**What is required:**
I would like the records restated word for word, without the pictures.
[[ Input for this task, beginning ]]
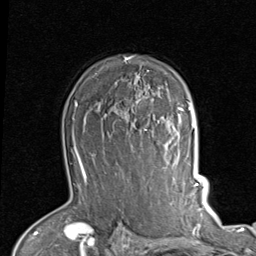
Breast MRI (dynamic contrast-enhanced), one axial slice. Slice 64 of 80 in the series (ordered by position). Cropped to one breast. Dynamic contrast-enhanced series, time point 2 of 7 at this slice position (early post-contrast). 1.5 T. TE 2 ms, TR 5.1 ms. 2 mm slice thickness. 256 × 256 image matrix, field of view 180 × 180 mm. Female patient.
Structures marked on this image (semi-automatic segmentation, software-assisted and operator-edited):
- enhancing-tissue mask used for the functional tumour volume (all voxels passing the contrast-enhancement thresholds inside the analysis volume; usually the tumour): bounding box [x1, y1, x2, y2] px = [110, 55, 189, 138]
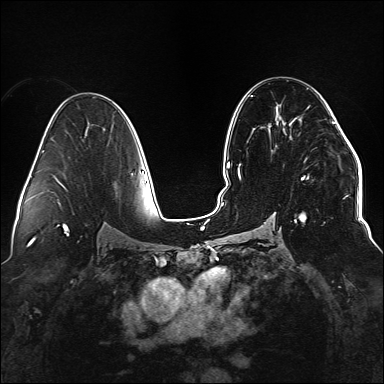
Breast MRI (dynamic contrast-enhanced), one axial slice; slice 85 of 176 in the series (ordered by position); dynamic contrast-enhanced series, time point 2 of 6 at this slice position (early post-contrast); 1.5 T; TE 2.3 ms, TR 5.2 ms; 384 × 384 image matrix, field of view 330 × 330 mm. Female patient.
Structures marked on this image (semi-automatically segmented with operator editing):
- enhancing-tissue mask used for the functional tumour volume (all voxels passing the contrast-enhancement thresholds inside the analysis volume; usually the tumour): bounding box <238,110,338,222> (left, top, right, bottom; pixels)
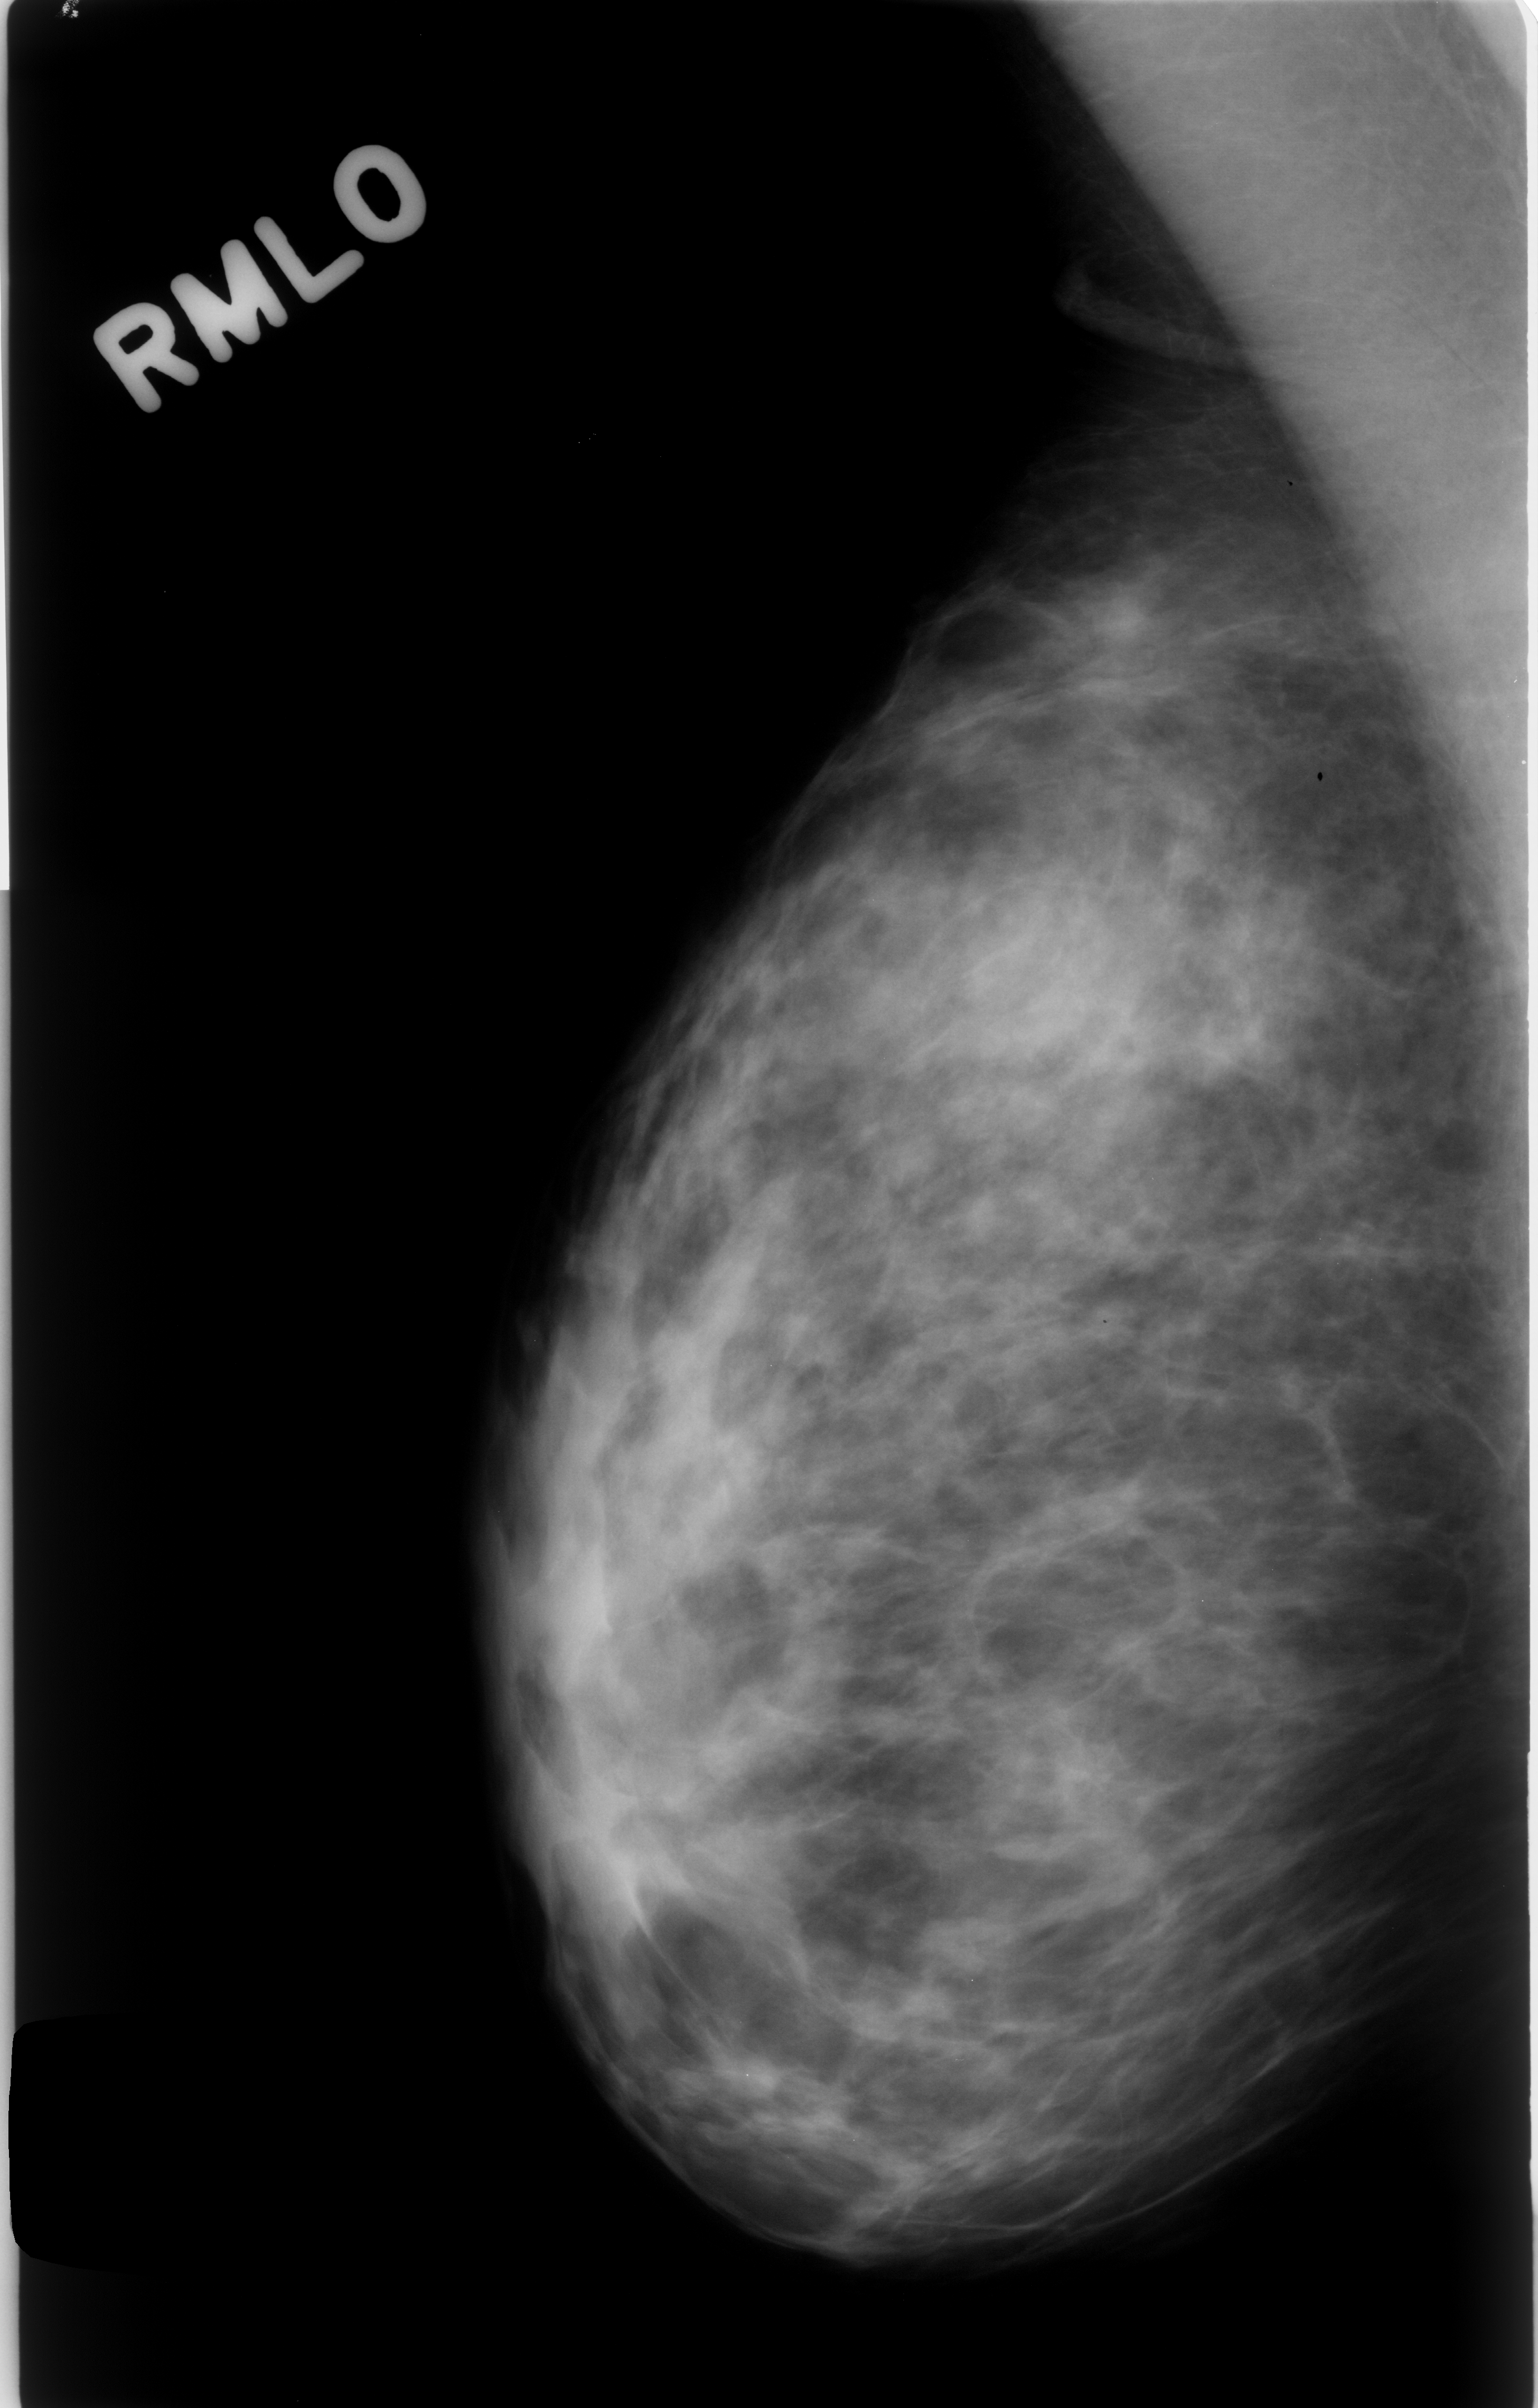
Scanned film-screen mammogram, right breast, MLO view, BI-RADS breast density category 2 (scale 1–4).
Abnormality record for this image: mass, shape architectural distortion, margins spiculated; BI-RADS assessment category 4; subtlety rating 5 on a 1 (subtle) to 5 (obvious) scale; benign; no additional work-up was recommended (benign without callback).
[[ Input for this task, end ]]
**Reply to the exercise:**
Breast MRI (dynamic contrast-enhanced), one axial slice. Slice 64 of 80 in the series (ordered by position). Cropped to one breast. Dynamic contrast-enhanced series, time point 2 of 7 at this slice position (early post-contrast). 1.5 T. TE 2 ms, TR 5.1 ms. 2 mm slice thickness. 256 × 256 image matrix, field of view 180 × 180 mm. Female patient.
Structures marked on this image (semi-automatic segmentation, software-assisted and operator-edited):
- enhancing-tissue mask used for the functional tumour volume (all voxels passing the contrast-enhancement thresholds inside the analysis volume; usually the tumour): bounding box [x1, y1, x2, y2] px = [110, 55, 189, 138]
Breast MRI (dynamic contrast-enhanced), one axial slice; slice 85 of 176 in the series (ordered by position); dynamic contrast-enhanced series, time point 2 of 6 at this slice position (early post-contrast); 1.5 T; TE 2.3 ms, TR 5.2 ms; 384 × 384 image matrix, field of view 330 × 330 mm. Female patient.
Structures marked on this image (semi-automatically segmented with operator editing):
- enhancing-tissue mask used for the functional tumour volume (all voxels passing the contrast-enhancement thresholds inside the analysis volume; usually the tumour): bounding box <238,110,338,222> (left, top, right, bottom; pixels)
Scanned film-screen mammogram, right breast, MLO view, BI-RADS breast density category 2 (scale 1–4).
Abnormality record for this image: mass, shape architectural distortion, margins spiculated; BI-RADS assessment category 4; subtlety rating 5 on a 1 (subtle) to 5 (obvious) scale; benign; no additional work-up was recommended (benign without callback).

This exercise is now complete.